3. Forward Guidance and Outlook
- For Q2 2026, Hertz expects:
- Days down 2-3% year-over-year and fleet down 1-2% due to elevated recalls.
- Anticipated improvement in RPD, with expectations for continued positive growth.
- EBITDA margin guidance maintained in the low to mid-single-digit range for Q2.
- Full-year guidance adjusted with days growth now expected in the mid-single-digit range, and fleet growth in low single digits.
4. Bad News, Challenges, or Points of Concern
- Elevated Recalls: Recalls increased nearly 300%, impacting fleet utilization and resulting in a revenue loss of about $50 million.
- Net DPU: Expected to remain above the North Star target of $300 due to losses on vehicle sales in Q1.
- Cost Pressures: Adjusted DOE per transaction day increased due to revenue-related costs and higher real estate expenses.
- Market Conditions: The company is navigating a challenging environment with headwinds like government shutdowns and storm disruptions.
5. Notable Q&A Insights
- Management acknowledged the difficulty in valuing Hertz due to its transformation beyond traditional rental car metrics, emphasizing the need for a new valuation framework.

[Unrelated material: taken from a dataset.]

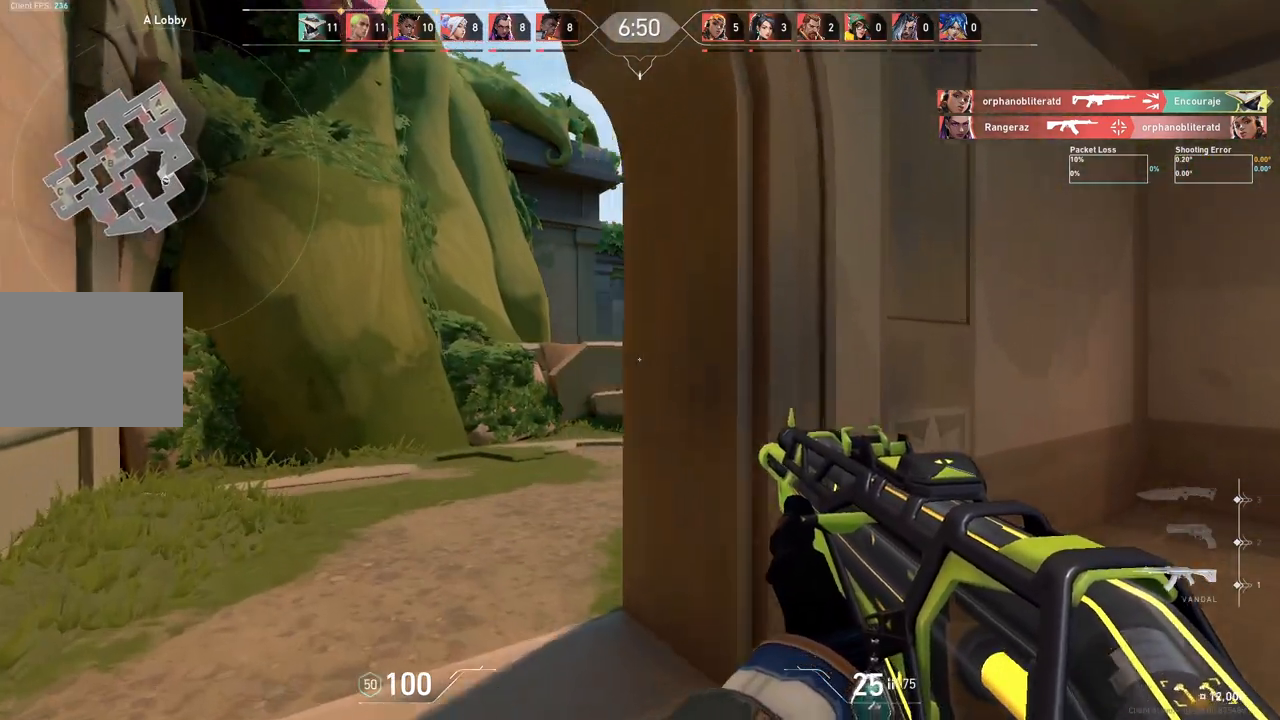
{"keys": ["a", "w"], "events": [[33, "a", "down"]]}
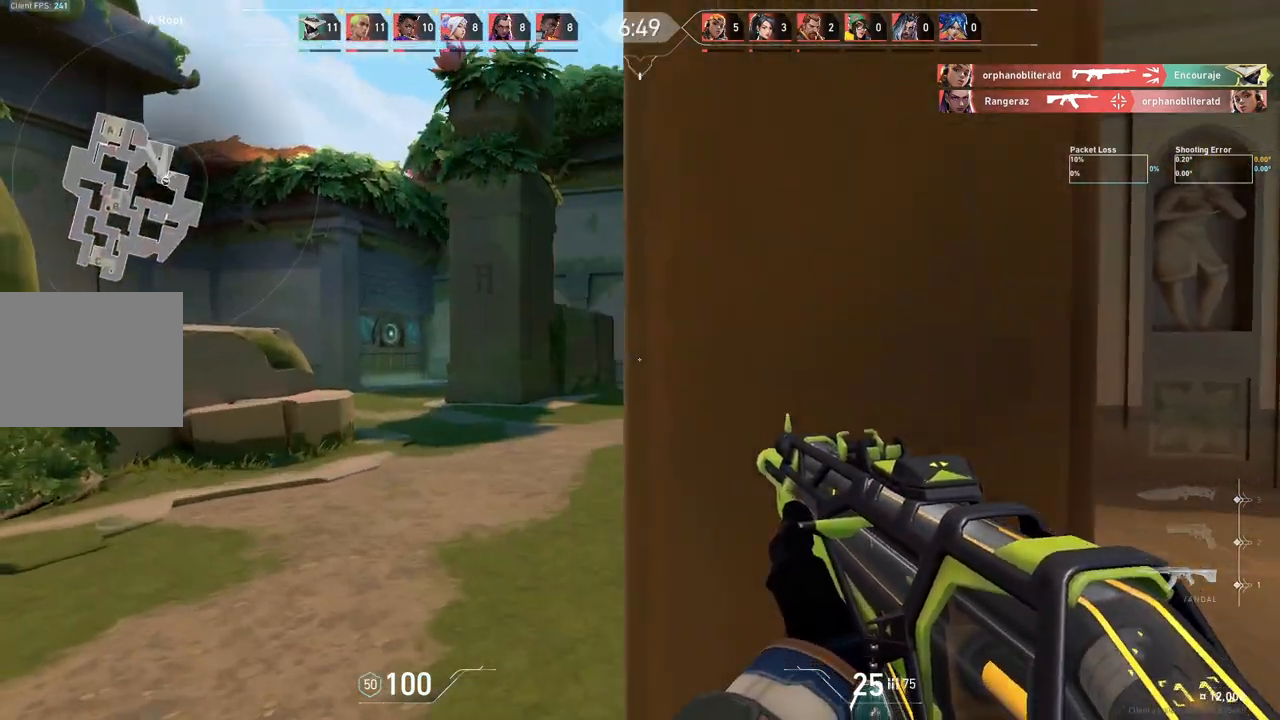
{"keys": ["d", "w"], "events": [[217, "a", "up"], [450, "d", "down"]]}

- There is confidence in sustaining revenue growth through improved demand and strategic initiatives, despite the challenges posed by recalls and fleet management.
- The Oro initiative is seen as a significant opportunity for future growth, with the potential to contribute meaningfully to the company's overall results while also setting the stage for advancements in autonomous vehicle operations.
Overall, Hertz is demonstrating strong revenue growth and strategic advancements despite facing significant operational challenges, particularly related to fleet recalls and cost management. The focus on innovation and diversification through initiatives like Oro positions the company for future growth.